The inclusion of Turkey raised eyebrows and sparked an angry backlash on Turkish social media. There is no love lost between Turkish President Recep Tayyip Erdogan and leaders in the region, especially in the case of Sissi, who brutally suppressed Islamist factions favored by Erdogan after taking power in a 2013 military coup. To this day, Erdogan and his supporters memorialize a crackdown on Muslim Brotherhood activists in Cairo that summer, which saw hundreds, perhaps thousands, of people killed.
After reports about Mohammed’s comments emerged, Saudi officials moved to placate their critics. “It was alleged that the Saudi Crown prince pointed to Turkey via the words ‘some evil powers in the region,’ ” read a statement from the Saudi Embassy in Ankara. “We would like to state that these ‘evil powers’ are the Muslim Brotherhood and radical groups.”
But that hardly obscures the ill will between Riyadh and Ankara. The two countries represent opposing visions for the Middle East: Erdogan was a champion of the 2011 Arab Spring and cheered on the democratic victories of Islamist political parties across the region. Saudi Arabia, meanwhile, reviled parties such as the Muslim Brotherhood and hated the upheavals that plunged much of the old authoritarian order of the Arab world into crisis.
While Erdogan was championing the Turkish model of democracy as a blueprint for the region, deposed Arab autocrats were finding sanctuary in Saudi Arabia. Now, numerous political Islamists from Egypt and other Arab states are in exile in Turkey, and Erdogan cuts an increasingly isolated figure, raging at both the West and his Arab rivals.
In recent months, Turkey has been fighting a media war with both Saudi Arabia and the United Arab Emirates, which also detests Erdogan’s coziness with Islamists and support of its rival, Qatar. In December, Erdogan and the UAE’s foreign minister traded insults over Ottoman history in the Arabian peninsula. This week, the Saudi crown prince reportedly chided Erdogan’s desire for his own “caliphate” across the Middle East.

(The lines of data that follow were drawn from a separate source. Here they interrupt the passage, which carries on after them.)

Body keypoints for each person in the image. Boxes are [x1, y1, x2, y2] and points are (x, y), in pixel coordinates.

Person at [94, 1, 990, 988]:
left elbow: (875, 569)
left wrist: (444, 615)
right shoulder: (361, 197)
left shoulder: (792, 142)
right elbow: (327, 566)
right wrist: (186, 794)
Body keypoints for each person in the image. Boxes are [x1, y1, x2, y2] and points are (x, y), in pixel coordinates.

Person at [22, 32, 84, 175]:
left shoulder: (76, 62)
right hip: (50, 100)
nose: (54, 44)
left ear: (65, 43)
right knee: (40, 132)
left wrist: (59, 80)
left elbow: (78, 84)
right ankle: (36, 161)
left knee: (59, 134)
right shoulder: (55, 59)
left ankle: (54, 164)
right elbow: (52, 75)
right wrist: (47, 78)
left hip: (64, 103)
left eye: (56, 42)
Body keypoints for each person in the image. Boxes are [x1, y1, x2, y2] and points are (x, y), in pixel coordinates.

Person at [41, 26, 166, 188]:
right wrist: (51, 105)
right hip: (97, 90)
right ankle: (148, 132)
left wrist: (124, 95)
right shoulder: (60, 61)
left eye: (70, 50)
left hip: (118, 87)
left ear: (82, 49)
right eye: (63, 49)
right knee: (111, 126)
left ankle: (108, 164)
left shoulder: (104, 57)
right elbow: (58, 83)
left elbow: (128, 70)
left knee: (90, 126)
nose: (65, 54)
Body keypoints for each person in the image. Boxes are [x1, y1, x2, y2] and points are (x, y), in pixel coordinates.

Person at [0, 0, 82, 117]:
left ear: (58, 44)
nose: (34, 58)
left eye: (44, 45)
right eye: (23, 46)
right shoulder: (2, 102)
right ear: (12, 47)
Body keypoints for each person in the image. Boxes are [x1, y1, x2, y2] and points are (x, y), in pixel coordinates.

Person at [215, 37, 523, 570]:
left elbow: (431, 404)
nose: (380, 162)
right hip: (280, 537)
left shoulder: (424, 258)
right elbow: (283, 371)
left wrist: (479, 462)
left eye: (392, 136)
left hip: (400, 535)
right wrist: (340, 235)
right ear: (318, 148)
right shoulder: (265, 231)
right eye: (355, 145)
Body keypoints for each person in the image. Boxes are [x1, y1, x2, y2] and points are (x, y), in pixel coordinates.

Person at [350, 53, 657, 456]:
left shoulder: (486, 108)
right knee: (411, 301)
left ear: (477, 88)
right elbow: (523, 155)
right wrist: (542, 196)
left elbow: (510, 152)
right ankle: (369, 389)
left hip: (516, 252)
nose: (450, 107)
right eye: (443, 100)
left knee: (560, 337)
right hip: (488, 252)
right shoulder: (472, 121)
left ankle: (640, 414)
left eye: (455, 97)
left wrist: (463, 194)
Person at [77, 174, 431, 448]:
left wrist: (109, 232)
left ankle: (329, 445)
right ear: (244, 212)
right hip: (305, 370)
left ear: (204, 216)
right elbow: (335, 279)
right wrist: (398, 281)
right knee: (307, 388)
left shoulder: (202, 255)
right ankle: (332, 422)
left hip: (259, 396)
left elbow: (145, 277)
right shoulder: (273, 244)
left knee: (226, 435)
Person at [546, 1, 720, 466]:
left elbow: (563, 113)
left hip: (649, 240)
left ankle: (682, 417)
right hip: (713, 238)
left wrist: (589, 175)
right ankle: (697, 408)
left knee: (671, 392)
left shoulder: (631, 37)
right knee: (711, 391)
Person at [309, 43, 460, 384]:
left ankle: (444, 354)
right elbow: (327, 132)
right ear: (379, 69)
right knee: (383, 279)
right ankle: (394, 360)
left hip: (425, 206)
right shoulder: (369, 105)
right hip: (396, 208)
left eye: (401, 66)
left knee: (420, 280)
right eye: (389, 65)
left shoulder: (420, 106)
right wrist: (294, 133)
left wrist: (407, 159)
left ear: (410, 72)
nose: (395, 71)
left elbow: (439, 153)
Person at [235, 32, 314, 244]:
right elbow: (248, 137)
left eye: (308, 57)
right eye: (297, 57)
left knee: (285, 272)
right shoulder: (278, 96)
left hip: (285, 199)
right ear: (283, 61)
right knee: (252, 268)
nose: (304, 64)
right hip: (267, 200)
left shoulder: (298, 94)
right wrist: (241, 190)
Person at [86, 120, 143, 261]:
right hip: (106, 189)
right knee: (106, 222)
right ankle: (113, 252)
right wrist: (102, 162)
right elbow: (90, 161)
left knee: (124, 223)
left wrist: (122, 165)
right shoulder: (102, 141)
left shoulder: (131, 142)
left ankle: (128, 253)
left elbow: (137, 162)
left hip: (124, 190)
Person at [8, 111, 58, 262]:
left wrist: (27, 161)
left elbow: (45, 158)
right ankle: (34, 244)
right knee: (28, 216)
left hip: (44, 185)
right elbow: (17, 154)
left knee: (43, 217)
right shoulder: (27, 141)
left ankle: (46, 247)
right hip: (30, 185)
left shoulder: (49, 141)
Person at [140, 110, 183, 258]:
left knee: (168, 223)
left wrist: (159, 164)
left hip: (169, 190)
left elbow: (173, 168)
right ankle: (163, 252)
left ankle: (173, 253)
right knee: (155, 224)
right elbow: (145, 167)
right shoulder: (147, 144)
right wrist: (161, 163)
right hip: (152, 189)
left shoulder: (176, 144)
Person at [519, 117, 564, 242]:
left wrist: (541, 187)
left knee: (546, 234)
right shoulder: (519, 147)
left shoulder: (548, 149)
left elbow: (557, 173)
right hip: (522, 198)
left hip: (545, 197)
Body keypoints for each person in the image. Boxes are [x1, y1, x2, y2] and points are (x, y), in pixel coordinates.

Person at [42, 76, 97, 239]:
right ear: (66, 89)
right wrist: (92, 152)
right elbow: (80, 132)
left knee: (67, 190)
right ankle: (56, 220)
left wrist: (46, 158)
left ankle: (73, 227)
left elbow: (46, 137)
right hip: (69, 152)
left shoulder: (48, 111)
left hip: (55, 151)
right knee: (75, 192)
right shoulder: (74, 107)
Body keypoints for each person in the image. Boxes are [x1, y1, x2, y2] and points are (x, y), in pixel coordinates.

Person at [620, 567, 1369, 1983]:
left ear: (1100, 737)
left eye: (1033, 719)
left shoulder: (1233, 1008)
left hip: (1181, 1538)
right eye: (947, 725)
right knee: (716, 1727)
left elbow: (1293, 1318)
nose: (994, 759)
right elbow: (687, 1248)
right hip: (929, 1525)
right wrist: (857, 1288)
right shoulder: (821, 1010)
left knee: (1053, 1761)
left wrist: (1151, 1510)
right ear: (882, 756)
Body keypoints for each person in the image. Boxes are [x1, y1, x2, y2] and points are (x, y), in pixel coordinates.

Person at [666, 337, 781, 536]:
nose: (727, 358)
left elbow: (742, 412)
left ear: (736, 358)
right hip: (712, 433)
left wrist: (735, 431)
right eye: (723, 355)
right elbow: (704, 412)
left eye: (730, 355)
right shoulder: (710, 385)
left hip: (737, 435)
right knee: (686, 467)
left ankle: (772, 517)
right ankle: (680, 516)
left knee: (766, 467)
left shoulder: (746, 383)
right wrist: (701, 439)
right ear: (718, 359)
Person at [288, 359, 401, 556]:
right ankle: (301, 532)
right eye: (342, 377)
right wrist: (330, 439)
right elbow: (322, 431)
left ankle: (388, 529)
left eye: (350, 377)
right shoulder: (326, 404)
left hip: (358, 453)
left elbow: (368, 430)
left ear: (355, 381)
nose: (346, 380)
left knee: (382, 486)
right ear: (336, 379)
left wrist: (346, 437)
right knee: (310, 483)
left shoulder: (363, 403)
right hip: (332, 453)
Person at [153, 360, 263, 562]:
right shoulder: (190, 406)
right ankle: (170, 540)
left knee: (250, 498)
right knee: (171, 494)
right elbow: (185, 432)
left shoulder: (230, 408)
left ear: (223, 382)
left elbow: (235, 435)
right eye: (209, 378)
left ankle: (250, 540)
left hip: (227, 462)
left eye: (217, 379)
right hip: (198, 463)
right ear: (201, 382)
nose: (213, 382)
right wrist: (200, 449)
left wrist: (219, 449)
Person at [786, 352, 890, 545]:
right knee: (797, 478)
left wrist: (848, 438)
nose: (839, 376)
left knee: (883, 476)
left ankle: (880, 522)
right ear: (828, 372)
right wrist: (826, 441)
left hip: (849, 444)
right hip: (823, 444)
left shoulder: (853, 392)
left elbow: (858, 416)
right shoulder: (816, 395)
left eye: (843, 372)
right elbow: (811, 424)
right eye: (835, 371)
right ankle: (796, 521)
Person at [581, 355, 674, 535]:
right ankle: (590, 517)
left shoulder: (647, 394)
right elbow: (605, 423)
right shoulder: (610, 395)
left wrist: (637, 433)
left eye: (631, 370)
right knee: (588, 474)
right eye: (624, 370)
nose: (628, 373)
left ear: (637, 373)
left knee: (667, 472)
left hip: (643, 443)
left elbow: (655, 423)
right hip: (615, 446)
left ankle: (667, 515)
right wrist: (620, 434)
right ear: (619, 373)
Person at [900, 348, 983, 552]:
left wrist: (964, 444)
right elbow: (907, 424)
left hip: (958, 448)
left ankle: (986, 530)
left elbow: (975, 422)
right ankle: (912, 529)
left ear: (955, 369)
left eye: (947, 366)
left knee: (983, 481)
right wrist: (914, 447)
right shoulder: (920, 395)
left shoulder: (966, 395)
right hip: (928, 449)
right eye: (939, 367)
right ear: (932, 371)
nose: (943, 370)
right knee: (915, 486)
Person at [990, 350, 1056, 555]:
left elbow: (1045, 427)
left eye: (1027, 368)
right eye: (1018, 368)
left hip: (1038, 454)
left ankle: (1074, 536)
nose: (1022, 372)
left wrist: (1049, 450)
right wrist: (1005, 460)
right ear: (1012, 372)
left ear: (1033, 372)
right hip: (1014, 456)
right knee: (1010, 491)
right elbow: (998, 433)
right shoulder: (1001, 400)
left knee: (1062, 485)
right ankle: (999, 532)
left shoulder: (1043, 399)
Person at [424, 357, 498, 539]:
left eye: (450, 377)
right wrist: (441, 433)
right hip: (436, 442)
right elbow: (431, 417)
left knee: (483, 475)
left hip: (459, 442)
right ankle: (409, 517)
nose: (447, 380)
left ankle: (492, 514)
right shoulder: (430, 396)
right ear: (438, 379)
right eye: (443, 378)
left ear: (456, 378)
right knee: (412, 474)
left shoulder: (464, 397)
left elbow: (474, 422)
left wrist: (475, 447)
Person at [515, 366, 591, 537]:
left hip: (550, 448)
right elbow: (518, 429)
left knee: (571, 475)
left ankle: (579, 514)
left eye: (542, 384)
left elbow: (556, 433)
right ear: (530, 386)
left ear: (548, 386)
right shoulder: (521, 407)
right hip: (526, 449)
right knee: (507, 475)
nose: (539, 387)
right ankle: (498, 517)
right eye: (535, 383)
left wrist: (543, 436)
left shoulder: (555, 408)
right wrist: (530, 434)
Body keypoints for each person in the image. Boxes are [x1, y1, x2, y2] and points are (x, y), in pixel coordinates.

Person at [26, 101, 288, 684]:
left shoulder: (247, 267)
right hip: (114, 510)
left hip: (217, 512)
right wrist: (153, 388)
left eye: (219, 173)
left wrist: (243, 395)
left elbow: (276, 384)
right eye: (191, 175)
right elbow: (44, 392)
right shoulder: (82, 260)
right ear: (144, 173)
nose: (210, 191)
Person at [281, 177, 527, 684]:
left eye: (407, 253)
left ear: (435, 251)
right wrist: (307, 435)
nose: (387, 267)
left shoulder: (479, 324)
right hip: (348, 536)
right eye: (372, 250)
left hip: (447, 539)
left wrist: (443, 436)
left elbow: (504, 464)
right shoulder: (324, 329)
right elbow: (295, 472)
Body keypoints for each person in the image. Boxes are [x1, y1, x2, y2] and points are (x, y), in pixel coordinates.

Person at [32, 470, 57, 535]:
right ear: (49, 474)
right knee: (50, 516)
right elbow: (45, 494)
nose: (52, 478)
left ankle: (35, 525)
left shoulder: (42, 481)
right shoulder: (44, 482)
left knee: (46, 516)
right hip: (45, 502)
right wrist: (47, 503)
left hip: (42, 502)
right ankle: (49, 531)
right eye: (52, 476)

This week, a major Middle Eastern satellite network based in the UAE — but believed to be majority Saudi-owned — even stopped airing Turkish soap operas, which are tremendously popular across the Middle East and North Africa. The decision is thought to be an extension of the heated political climate.
In that climate, Erdogan has drawn closer to Iran, particularly in the fitful project to broker some sort of truce in Syria. But that hardly justifies being lumped into the “triangle of evil” by the Saudi crown prince. Turkey and Iran find themselves on the opposite sides of the Syrian battlefield in many places. And while Turkey is justifiably criticized for allowing myriad Islamist fighters to slip into Syria in the early years of the war, it has also suffered greatly from Islamic State terrorism attacks at home.
Meanwhile, Shiite Iran is ideologically anathema to Sunni jihadist groups. In linking the two, Mohammed took a page directly out of the playbook of Israeli Prime Minister Benjamin Netanyahu, who has insisted repeatedly that the Islamic Republic and Islamic State should be seen in the same light.
That, too, is telling. Mohammed is advancing an agenda that is bringing Riyadh into tighter cooperation not only with a hawkish Trump administration, but with Israel itself. Although the Saudis aren’t publicly admitting it, Israeli officials privately confirm that there is growing strategic cooperation between the two countries, as well as Egypt. Think of it, perhaps, as another triangle in a region where new enmities and rivalries constantly take shape.